- _Work to complete_
The answer is an exact repetition of every entry, with all images left out.

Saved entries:
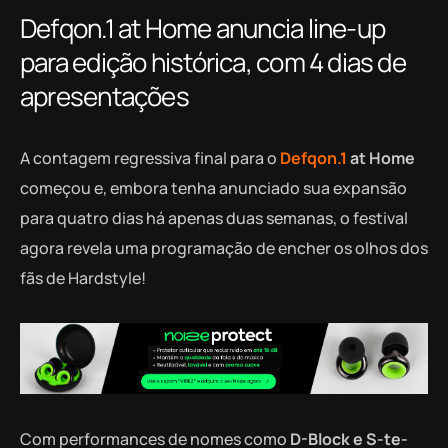
Defqon.1 at Home anuncia line-up
para edição histórica, com 4 dias de
apresentações
A contagem regressiva final para o
Defqon.1
at Home
começou e, embora tenha anunciado sua expansão
para quatro dias há apenas duas semanas, o festival
agora revela uma programação de encher os olhos dos
fãs de Hardstyle!
Com performances de nomes como
D-Block e S-te-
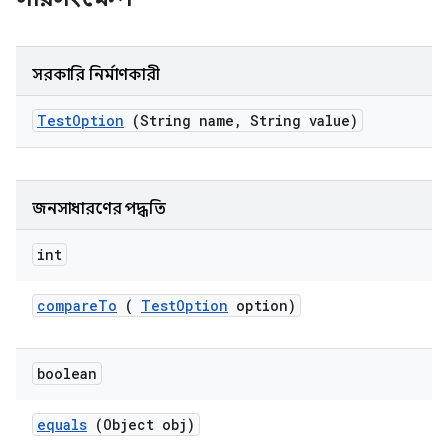
সরকারি নির্মাণকারী
Test
Option
(String name
,
String value)
জনসাধারণের পদ্ধতি
int
compare
To
(
Test
Option
option)
boolean
equals
(Object obj)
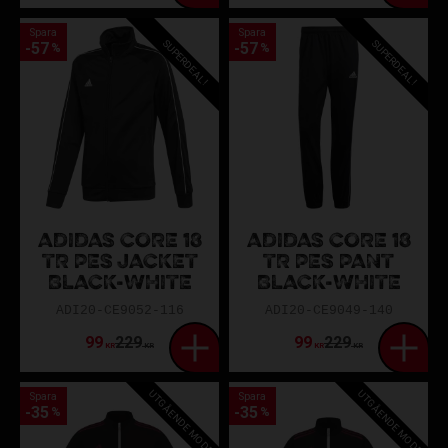
Spara
Spara
SUPERDEAL!
SUPERDEAL!
57
57
%
%
ADIDAS CORE 18
ADIDAS CORE 18
TR PES JACKET
TR PES PANT
BLACK-WHITE
BLACK-WHITE
ADI20-CE9052-116
ADI20-CE9049-140
99
229
99
229
KR
KR
KR
KR
UTGÅENDE MODELL
UTGÅENDE MODELL
Spara
Spara
35
35
%
%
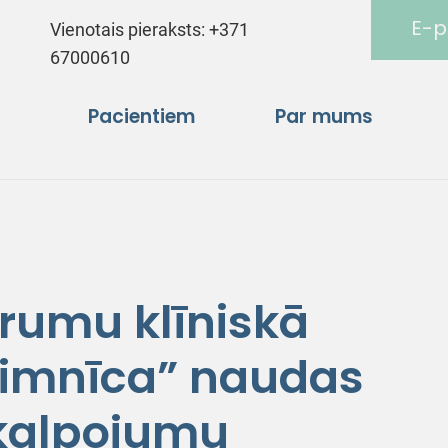
E-p
Vienotais pieraksts:
+371
67000610
Pacientiem
Par mums
trumu klīniskā
slimnīca” naudas
akalpojumu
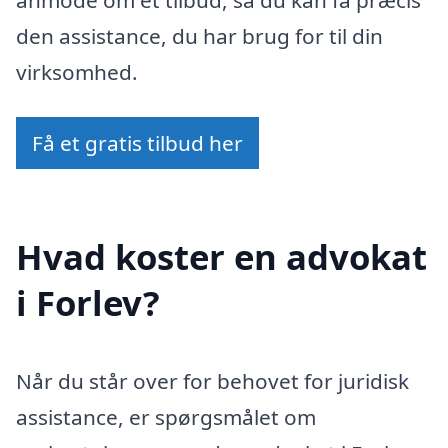
den assistance, du har brug for til din
virksomhed.
Få et gratis tilbud her
Hvad koster en advokat
i Forlev?
Når du står over for behovet for juridisk
assistance, er spørgsmålet om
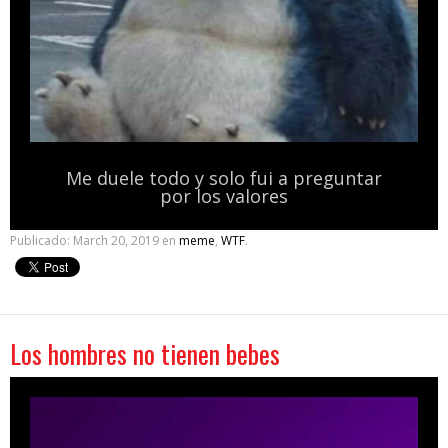
Me duele todo y solo fui a preguntar
por los valores
Publicado:
March 20, 2019
en
meme
,
WTF
.
Los hombres no tienen bebes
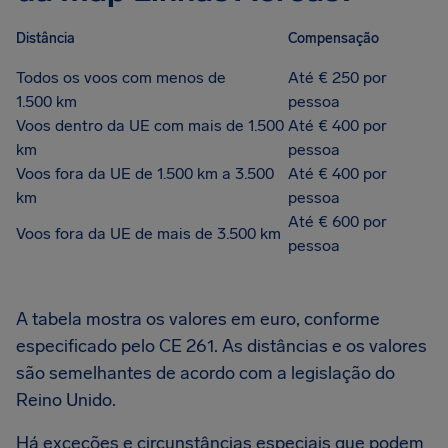
Distância
Compensação
Todos os voos com menos de
Até € 250 por
1.500 km
pessoa
Voos dentro da UE com mais de 1.500
Até € 400 por
km
pessoa
Voos fora da UE de 1.500 km a 3.500
Até € 400 por
km
pessoa
Até € 600 por
Voos fora da UE de mais de 3.500 km
pessoa
A tabela mostra os valores em euro, conforme
especificado pelo CE 261. As distâncias e os valores
são semelhantes de acordo com a legislação do
Reino Unido.
Há exceções e circunstâncias especiais que podem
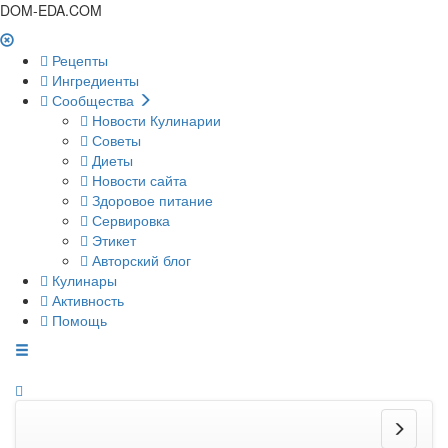
DOM-EDA.COM
Рецепты
Ингредиенты
Сообщества
Новости Кулинарии
Советы
Диеты
Новости сайта
Здоровое питание
Сервировка
Этикет
Авторский блог
Кулинары
Активность
Помощь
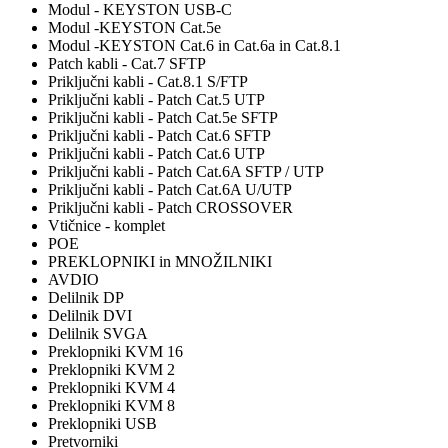
Modul - KEYSTON USB-C
Modul -KEYSTON Cat.5e
Modul -KEYSTON Cat.6 in Cat.6a in Cat.8.1
Patch kabli - Cat.7 SFTP
Priključni kabli - Cat.8.1 S/FTP
Priključni kabli - Patch Cat.5 UTP
Priključni kabli - Patch Cat.5e SFTP
Priključni kabli - Patch Cat.6 SFTP
Priključni kabli - Patch Cat.6 UTP
Priključni kabli - Patch Cat.6A SFTP / UTP
Priključni kabli - Patch Cat.6A U/UTP
Priključni kabli - Patch CROSSOVER
Vtičnice - komplet
POE
PREKLOPNIKI in MNOŽILNIKI
AVDIO
Delilnik DP
Delilnik DVI
Delilnik SVGA
Preklopniki KVM 16
Preklopniki KVM 2
Preklopniki KVM 4
Preklopniki KVM 8
Preklopniki USB
Pretvorniki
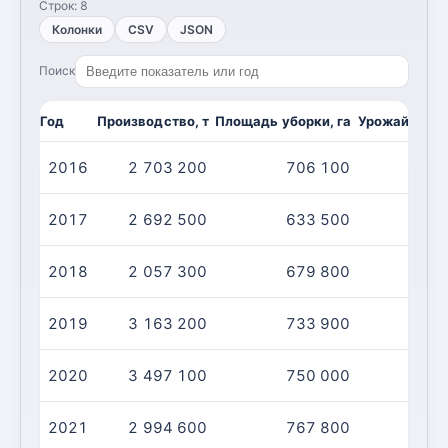
Строк:
8
Колонки
CSV
JSON
Поиск
Год
Производство, т
Площадь уборки, га
Урожайность,
2016
2 703 200
706 100
2017
2 692 500
633 500
2018
2 057 300
679 800
2019
3 163 200
733 900
2020
3 497 100
750 000
2021
2 994 600
767 800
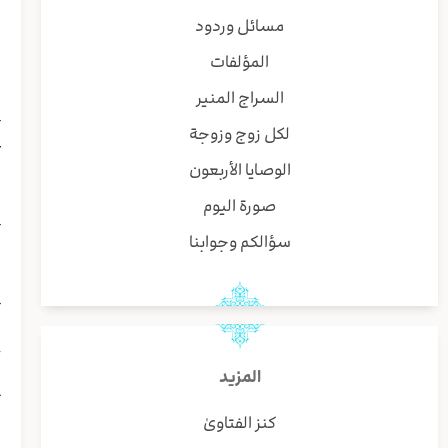
مسائل وردود
و
المؤلفات
ا
السراج المنير
{
لكل زوج وزوجة
ع
ل
الوصايا الأربعون
صورة اليوم
{
سؤالكم وجوابنا
ا
{
ا
خ
ا
المزيد
ت
ف
كنز الفتاوىٰ
ل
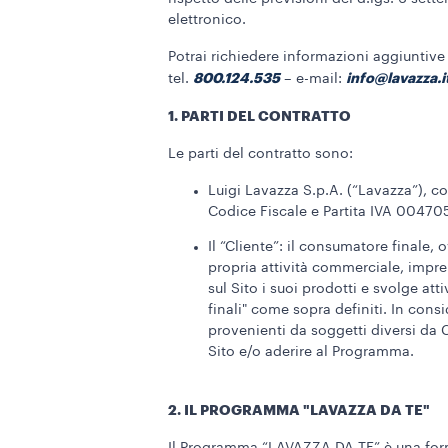
elettronico.
Potrai richiedere informazioni aggiuntive 
800.124.535
info@lavazza.i
tel.
– e-mail:
1. PARTI DEL CONTRATTO
Le parti del contratto sono:
Luigi Lavazza S.p.A. (“Lavazza”), c
Codice Fiscale e Partita IVA 00470
Il “Cliente”: il consumatore finale, 
propria attività commerciale, impre
sul Sito i suoi prodotti e svolge at
finali" come sopra definiti. In cons
provenienti da soggetti diversi da 
Sito e/o aderire al Programma.
2. IL PROGRAMMA "LAVAZZA DA TE"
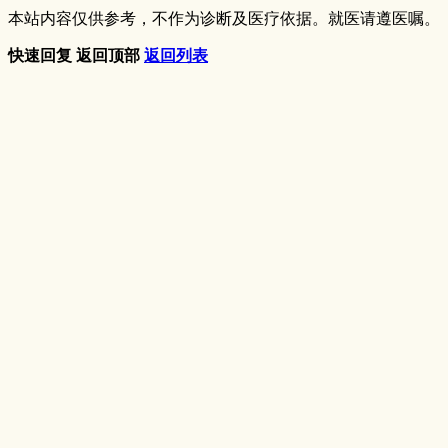
本站内容仅供参考，不作为诊断及医疗依据。就医请遵医嘱。
快速回复
返回顶部
返回列表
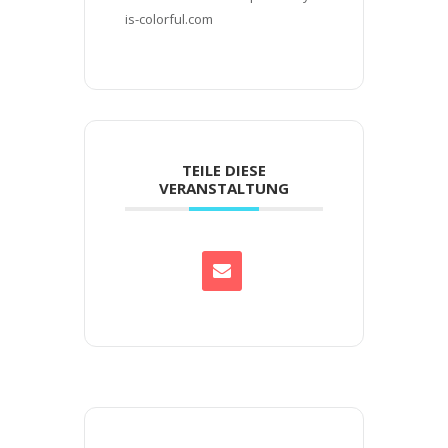
is-colorful.com
TEILE DIESE
VERANSTALTUNG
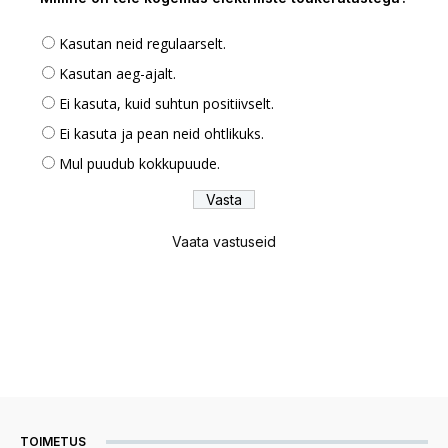
Kasutan neid regulaarselt.
Kasutan aeg-ajalt.
Ei kasuta, kuid suhtun positiivselt.
Ei kasuta ja pean neid ohtlikuks.
Mul puudub kokkupuude.
Vaata vastuseid
TOIMETUS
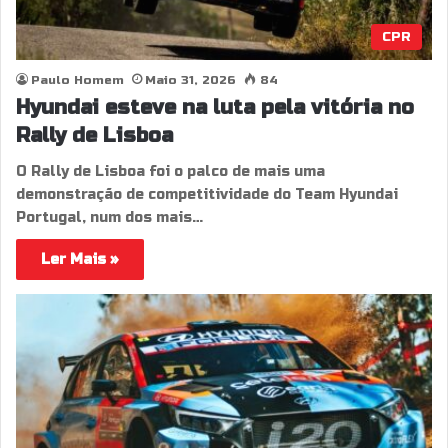
CPR
Paulo Homem
Maio 31, 2026
84
Hyundai esteve na luta pela vitória no
Rally de Lisboa
O Rally de Lisboa foi o palco de mais uma
demonstração de competitividade do Team Hyundai
Portugal, num dos mais…
Ler Mais »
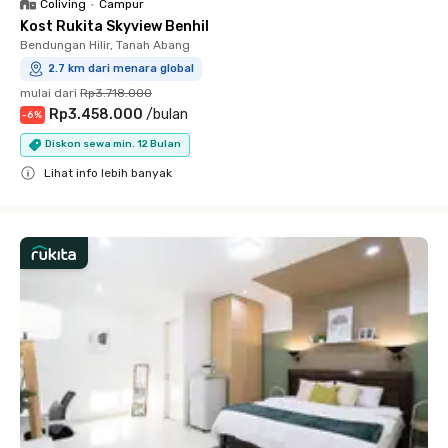
Coliving
•
Campur
Kost Rukita Skyview Benhil
Bendungan Hilir, Tanah Abang
2.7 km dari menara global
mulai dari
Rp3.718.000
Rp3.458.000
/
bulan
-
6
%
Diskon sewa min. 12 Bulan
Lihat info lebih banyak
Close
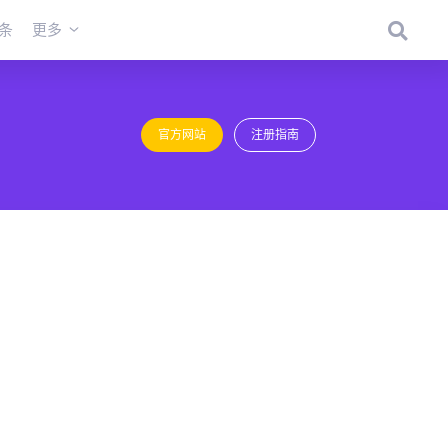
条
更多
官方网站
注册指南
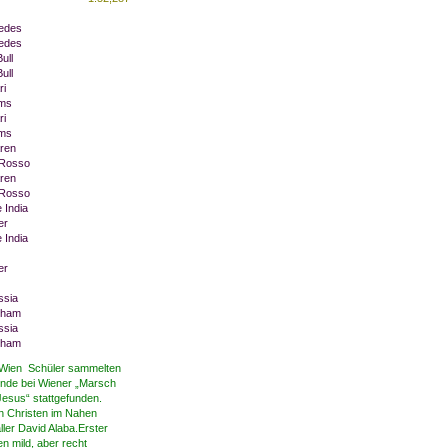
edes
edes
ull
ull
ri
ams
ri
ams
ren
 Rosso
ren
 Rosso
 India
er
 India
er
ssia
rham
ssia
rham
Wien Schüler sammelten
de bei Wiener „Marsch
Jesus“ stattgefunden.
n Christen im Nahen
er David Alaba.Erster
 mild, aber recht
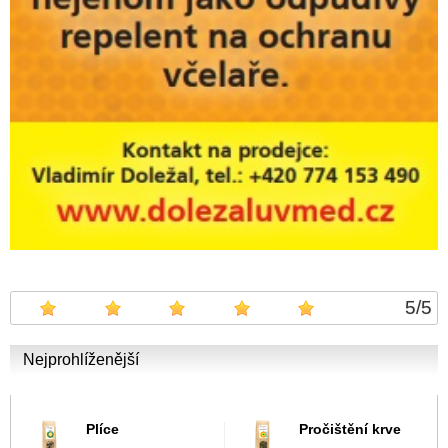
5
/
5
Nejprohlíženější
Plíce
Pročištění krve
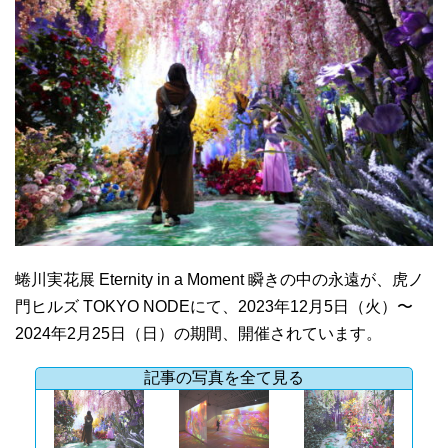
蜷川実花展 Eternity in a Moment 瞬きの中の永遠が、虎ノ
門ヒルズ TOKYO NODEにて、2023年12月5日（火）〜
2024年2月25日（日）の期間、開催されています。
記事の写真を全て見る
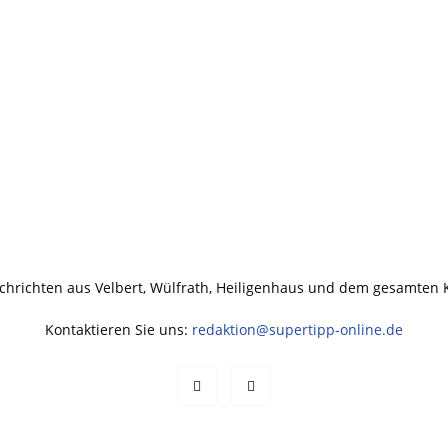
chrichten aus Velbert, Wülfrath, Heiligenhaus und dem gesamten
Kontaktieren Sie uns:
redaktion@supertipp-online.de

- _Completed exercise_
Defqon.1 at Home anuncia line-up
para edição histórica, com 4 dias de
apresentações
A contagem regressiva final para o
Defqon.1
at Home
começou e, embora tenha anunciado sua expansão
para quatro dias há apenas duas semanas, o festival
agora revela uma programação de encher os olhos dos
fãs de Hardstyle!
Com performances de nomes como
D-Block e S-te-
সরকারি নির্মাণকারী
Test
Option
(String name
,
String value)
জনসাধারণের পদ্ধতি
int
compare
To
(
Test
Option
option)
boolean
equals
(Object obj)
Spara
Spara
SUPERDEAL!
SUPERDEAL!
57
57
%
%
ADIDAS CORE 18
ADIDAS CORE 18
TR PES JACKET
TR PES PANT
BLACK-WHITE
BLACK-WHITE
ADI20-CE9052-116
ADI20-CE9049-140
99
229
99
229
KR
KR
KR
KR
UTGÅENDE MODELL
UTGÅENDE MODELL
Spara
Spara
35
35
%
%
E-p
Vienotais pieraksts:
+371
67000610
Pacientiem
Par mums
trumu klīniskā
slimnīca” naudas
akalpojumu
den assistance, du har brug for til din
virksomhed.
Få et gratis tilbud her
Hvad koster en advokat
i Forlev?
Når du står over for behovet for juridisk
assistance, er spørgsmålet om
Me duele todo y solo fui a preguntar
por los valores
Publicado:
March 20, 2019
en
meme
,
WTF
.
Los hombres no tienen bebes
Distância
Compensação
Todos os voos com menos de
Até € 250 por
1.500 km
pessoa
Voos dentro da UE com mais de 1.500
Até € 400 por
km
pessoa
Voos fora da UE de 1.500 km a 3.500
Até € 400 por
km
pessoa
Até € 600 por
Voos fora da UE de mais de 3.500 km
pessoa
A tabela mostra os valores em euro, conforme
especificado pelo CE 261. As distâncias e os valores
são semelhantes de acordo com a legislação do
Reino Unido.
Há exceções e circunstâncias especiais que podem
DOM-EDA.COM
Рецепты
Ингредиенты
Сообщества
Новости Кулинарии
Советы
Диеты
Новости сайта
Здоровое питание
Сервировка
Этикет
Авторский блог
Кулинары
Активность
Помощь
Modul - KEYSTON USB-C
Modul -KEYSTON Cat.5e
Modul -KEYSTON Cat.6 in Cat.6a in Cat.8.1
Patch kabli - Cat.7 SFTP
Priključni kabli - Cat.8.1 S/FTP
Priključni kabli - Patch Cat.5 UTP
Priključni kabli - Patch Cat.5e SFTP
Priključni kabli - Patch Cat.6 SFTP
Priključni kabli - Patch Cat.6 UTP
Priključni kabli - Patch Cat.6A SFTP / UTP
Priključni kabli - Patch Cat.6A U/UTP
Priključni kabli - Patch CROSSOVER
Vtičnice - komplet
POE
PREKLOPNIKI in MNOŽILNIKI
AVDIO
Delilnik DP
Delilnik DVI
Delilnik SVGA
Preklopniki KVM 16
Preklopniki KVM 2
Preklopniki KVM 4
Preklopniki KVM 8
Preklopniki USB
Pretvorniki
Строк:
8
Колонки
CSV
JSON
Поиск
Год
Производство, т
Площадь уборки, га
Урожайность,
2016
2 703 200
706 100
2017
2 692 500
633 500
2018
2 057 300
679 800
2019
3 163 200
733 900
2020
3 497 100
750 000
2021
2 994 600
767 800
مسائل وردود
و
المؤلفات
ا
السراج المنير
{
لكل زوج وزوجة
ع
ل
الوصايا الأربعون
صورة اليوم
{
سؤالكم وجوابنا
ا
{
ا
خ
ا
المزيد
ت
ف
كنز الفتاوىٰ
ل
elettronico.
Potrai richiedere informazioni aggiuntive 
800.124.535
info@lavazza.i
tel.
– e-mail:
1. PARTI DEL CONTRATTO
Le parti del contratto sono:
Luigi Lavazza S.p.A. (“Lavazza”), c
Codice Fiscale e Partita IVA 00470
Il “Cliente”: il consumatore finale, 
propria attività commerciale, impre
sul Sito i suoi prodotti e svolge at
finali" come sopra definiti. In cons
provenienti da soggetti diversi da 
Sito e/o aderire al Programma.
2. IL PROGRAMMA "LAVAZZA DA TE"
本站内容仅供参考，不作为诊断及医疗依据。就医请遵医嘱。
快速回复
返回顶部
返回列表
is-colorful.com
TEILE DIESE
VERANSTALTUNG
Kasutan neid regulaarselt.
Kasutan aeg-ajalt.
Ei kasuta, kuid suhtun positiivselt.
Ei kasuta ja pean neid ohtlikuks.
Mul puudub kokkupuude.
Vaata vastuseid
TOIMETUS
CPR
Paulo Homem
Maio 31, 2026
84
Hyundai esteve na luta pela vitória no
Rally de Lisboa
O Rally de Lisboa foi o palco de mais uma
demonstração de competitividade do Team Hyundai
Portugal, num dos mais…
Ler Mais »
Coliving
•
Campur
Kost Rukita Skyview Benhil
Bendungan Hilir, Tanah Abang
2.7 km dari menara global
mulai dari
Rp3.718.000
Rp3.458.000
/
bulan
-
6
%
Diskon sewa min. 12 Bulan
Lihat info lebih banyak
Close
条
更多
官方网站
注册指南
edes
edes
ull
ull
ri
ams
ri
ams
ren
 Rosso
ren
 Rosso
 India
er
 India
er
ssia
rham
ssia
rham
Wien Schüler sammelten
de bei Wiener „Marsch
Jesus“ stattgefunden.
n Christen im Nahen
er David Alaba.Erster
 mild, aber recht
5
/
5
Nejprohlíženější
Plíce
Pročištění krve
蜷川実花展 Eternity in a Moment 瞬きの中の永遠が、虎ノ
門ヒルズ TOKYO NODEにて、2023年12月5日（火）〜
2024年2月25日（日）の期間、開催されています。
記事の写真を全て見る
chrichten aus Velbert, Wülfrath, Heiligenhaus und dem gesamten
Kontaktieren Sie uns:
redaktion@supertipp-online.de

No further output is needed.